[Rstlist] (no subject)

Potter, Andrew Nelson apotter1 at una.edu
Wed Sep 6 03:05:24 UTC 2017


And another I have found helpful:


Taboada, M. T., & Mann, W. C. (2006). Rhetorical structure theory: Looking back and moving ahead. Discourse Studies, 8(3), 423-459.




On September 5, 2017 at 7:49:56 PM, Potter, Andrew Nelson (apotter1 at una.edu<mailto:apotter1 at una.edu>) wrote:
David,
Opinions will no doubt vary.  My favorite reads continue to be:

Mann, W. C., & Thompson, S. A. (1988). Rhetorical structure theory: Towards a functional theory of text organization. Text, 8(3), 243-281.

Mann, W. C., Matthiessen, C. M. I. M., & Thompson, S. A. (1992). Rhetorical structure theory and text analysis. In W. C. Mann & S. A. Thompson (Eds.), Discourse description: Diverse linguistic analyses of a fund-raising text (pp. 39-78). Amsterdam: John Benjamins.
And this Report is sometimes treated as authoratative.

Mann, W. C., & Thompson, S. A. (1987). Rhetorical structure theory: A theory of text organization (ISI/RS-87-190). Retrieved from Marina del Rey, CA
Also, going beyond Mann and Thompson, Marcu’s work is of interest:

Marcu, D. (2000). The theory and practice of discourse parsing and summarization. Cambridge, MA: MIT Press.

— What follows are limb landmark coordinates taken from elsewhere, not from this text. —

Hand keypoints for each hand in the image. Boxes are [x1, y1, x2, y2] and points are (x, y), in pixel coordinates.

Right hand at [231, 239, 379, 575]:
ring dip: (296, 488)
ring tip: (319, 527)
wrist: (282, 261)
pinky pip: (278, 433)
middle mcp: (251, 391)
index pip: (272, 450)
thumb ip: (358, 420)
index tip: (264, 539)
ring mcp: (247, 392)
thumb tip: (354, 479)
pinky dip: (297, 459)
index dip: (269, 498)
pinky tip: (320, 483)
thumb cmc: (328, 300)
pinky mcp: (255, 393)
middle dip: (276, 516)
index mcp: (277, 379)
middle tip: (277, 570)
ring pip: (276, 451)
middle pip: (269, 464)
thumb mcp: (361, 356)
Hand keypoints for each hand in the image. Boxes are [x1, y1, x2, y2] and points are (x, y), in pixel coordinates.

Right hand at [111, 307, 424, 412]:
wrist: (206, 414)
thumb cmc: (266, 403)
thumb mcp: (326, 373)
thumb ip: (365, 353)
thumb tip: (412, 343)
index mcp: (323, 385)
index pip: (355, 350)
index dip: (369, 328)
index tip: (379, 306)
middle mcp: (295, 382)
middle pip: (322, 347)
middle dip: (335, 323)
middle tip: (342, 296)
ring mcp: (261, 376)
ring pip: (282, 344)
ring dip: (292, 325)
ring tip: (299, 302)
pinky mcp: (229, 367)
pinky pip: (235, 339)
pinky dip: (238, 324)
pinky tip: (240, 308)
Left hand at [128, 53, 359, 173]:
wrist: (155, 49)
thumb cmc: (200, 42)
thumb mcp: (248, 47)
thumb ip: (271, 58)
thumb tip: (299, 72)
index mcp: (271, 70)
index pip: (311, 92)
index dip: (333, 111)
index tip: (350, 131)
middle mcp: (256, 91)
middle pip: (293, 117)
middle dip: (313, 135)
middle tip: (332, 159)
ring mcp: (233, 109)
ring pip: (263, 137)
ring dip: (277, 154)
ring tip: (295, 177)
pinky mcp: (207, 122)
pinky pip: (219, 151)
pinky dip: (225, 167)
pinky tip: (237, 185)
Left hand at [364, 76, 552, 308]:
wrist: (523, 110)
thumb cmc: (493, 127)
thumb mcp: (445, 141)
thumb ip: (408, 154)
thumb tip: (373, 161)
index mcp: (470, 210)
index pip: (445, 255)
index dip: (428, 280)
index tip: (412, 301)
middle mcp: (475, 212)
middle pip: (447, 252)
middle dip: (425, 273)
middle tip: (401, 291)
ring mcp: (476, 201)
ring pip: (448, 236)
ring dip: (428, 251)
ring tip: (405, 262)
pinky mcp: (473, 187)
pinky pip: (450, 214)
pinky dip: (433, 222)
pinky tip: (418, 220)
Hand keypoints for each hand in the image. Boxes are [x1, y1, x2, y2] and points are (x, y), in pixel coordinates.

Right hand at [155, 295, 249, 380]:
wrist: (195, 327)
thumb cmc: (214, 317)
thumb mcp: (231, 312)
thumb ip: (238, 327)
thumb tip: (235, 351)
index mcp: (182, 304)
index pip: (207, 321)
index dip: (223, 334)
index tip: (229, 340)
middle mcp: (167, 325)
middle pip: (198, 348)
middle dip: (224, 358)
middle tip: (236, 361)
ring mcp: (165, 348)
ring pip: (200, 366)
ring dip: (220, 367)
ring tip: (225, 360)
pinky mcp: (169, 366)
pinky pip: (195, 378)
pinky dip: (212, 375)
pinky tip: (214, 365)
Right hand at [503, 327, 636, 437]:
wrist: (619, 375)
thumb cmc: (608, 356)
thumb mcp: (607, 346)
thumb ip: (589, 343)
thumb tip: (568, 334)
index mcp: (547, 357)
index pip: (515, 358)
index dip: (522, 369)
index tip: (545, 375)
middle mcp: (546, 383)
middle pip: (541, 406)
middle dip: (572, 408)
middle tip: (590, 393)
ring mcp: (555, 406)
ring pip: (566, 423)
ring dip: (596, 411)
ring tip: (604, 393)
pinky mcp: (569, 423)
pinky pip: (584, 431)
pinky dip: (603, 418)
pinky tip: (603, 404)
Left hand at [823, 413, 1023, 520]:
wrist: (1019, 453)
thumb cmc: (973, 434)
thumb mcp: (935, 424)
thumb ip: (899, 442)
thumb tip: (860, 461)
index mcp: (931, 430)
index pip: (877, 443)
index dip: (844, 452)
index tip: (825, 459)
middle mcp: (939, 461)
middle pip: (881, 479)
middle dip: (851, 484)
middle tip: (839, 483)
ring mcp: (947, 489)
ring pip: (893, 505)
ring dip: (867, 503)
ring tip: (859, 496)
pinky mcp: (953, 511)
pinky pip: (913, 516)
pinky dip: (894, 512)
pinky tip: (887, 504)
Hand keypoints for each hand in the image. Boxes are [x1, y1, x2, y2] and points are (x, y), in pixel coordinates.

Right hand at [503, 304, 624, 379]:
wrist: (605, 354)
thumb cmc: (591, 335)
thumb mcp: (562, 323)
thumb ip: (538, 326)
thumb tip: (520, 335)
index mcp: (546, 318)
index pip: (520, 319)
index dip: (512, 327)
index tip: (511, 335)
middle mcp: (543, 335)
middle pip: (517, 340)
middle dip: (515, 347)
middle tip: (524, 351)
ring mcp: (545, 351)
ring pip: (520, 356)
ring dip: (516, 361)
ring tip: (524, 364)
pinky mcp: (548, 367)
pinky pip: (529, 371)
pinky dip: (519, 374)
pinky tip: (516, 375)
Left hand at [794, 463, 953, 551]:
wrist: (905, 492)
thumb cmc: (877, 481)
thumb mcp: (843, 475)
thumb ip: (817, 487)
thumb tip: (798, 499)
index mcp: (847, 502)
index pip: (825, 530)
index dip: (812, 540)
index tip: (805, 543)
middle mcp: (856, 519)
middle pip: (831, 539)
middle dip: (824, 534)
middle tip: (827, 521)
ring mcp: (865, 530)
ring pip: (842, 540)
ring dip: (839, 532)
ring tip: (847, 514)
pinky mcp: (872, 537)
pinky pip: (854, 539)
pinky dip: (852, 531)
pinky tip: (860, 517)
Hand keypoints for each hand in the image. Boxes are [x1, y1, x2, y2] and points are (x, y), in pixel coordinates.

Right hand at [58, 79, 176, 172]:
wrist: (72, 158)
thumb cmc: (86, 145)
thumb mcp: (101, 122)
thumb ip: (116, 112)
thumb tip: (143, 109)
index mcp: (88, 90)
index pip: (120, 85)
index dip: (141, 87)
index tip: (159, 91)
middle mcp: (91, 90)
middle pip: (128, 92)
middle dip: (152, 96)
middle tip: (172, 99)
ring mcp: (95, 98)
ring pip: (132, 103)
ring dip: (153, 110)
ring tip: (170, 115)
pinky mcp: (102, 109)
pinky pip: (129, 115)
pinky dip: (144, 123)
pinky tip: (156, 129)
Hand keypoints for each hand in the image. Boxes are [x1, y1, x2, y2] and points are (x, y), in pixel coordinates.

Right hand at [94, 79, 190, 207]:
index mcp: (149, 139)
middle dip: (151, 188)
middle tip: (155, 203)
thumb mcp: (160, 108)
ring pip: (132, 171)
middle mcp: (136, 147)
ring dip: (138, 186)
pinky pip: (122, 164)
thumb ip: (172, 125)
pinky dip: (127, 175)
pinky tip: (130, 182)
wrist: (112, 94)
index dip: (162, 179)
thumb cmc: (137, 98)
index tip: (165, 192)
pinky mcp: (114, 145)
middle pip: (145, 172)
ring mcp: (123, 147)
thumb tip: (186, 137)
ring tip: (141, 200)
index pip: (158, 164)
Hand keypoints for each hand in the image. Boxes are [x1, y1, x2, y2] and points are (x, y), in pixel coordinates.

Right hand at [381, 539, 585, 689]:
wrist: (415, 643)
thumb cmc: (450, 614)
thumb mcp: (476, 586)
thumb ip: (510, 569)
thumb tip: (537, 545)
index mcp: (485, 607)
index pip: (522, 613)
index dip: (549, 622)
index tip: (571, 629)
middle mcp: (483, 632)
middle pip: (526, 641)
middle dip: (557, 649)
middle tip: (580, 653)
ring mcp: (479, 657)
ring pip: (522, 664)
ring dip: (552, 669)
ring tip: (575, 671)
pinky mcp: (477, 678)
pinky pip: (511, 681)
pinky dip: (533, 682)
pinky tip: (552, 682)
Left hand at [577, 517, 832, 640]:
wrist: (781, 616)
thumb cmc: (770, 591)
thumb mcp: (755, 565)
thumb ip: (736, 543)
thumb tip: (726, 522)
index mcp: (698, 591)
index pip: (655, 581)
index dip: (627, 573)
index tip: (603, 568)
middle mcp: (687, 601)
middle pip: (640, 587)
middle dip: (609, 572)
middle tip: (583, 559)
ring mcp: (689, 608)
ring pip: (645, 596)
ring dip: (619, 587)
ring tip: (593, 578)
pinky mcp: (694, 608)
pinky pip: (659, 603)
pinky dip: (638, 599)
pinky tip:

Carlson, L., Marcu, D., & Okurowski, M. E. (2003). Building a discourse-tagged corpus in the framework of rhetorical structure theory. In J. v. Kuppevelt & R. Smith (Eds.), Current Directions in Discourse and Dialogue. Berlin: Springer.

Regards,
  Andrew

--
Andrew Potter, PhD
Assistant Professor
Computer Science and Information Systems
University of North Alabama



On September 5, 2017 at 5:59:25 PM, David Weber (david_weber at sil.org<mailto:david_weber at sil.org>) wrote:

Decades ago I interacted with Bill Mann and others at ISI when RST was being born. I followed it for several years but my work took me in in other directions.  Now I'd like to catch up. What would be the best way to do so? I did poke arround in the RST website --and  was very pleased to see that Bill's ideas have yielded such fruit!-- but I didn't find a good introduction (like one I could share with students).  Maybe I just missed it? ...or perhaps there are a few key papers I should read?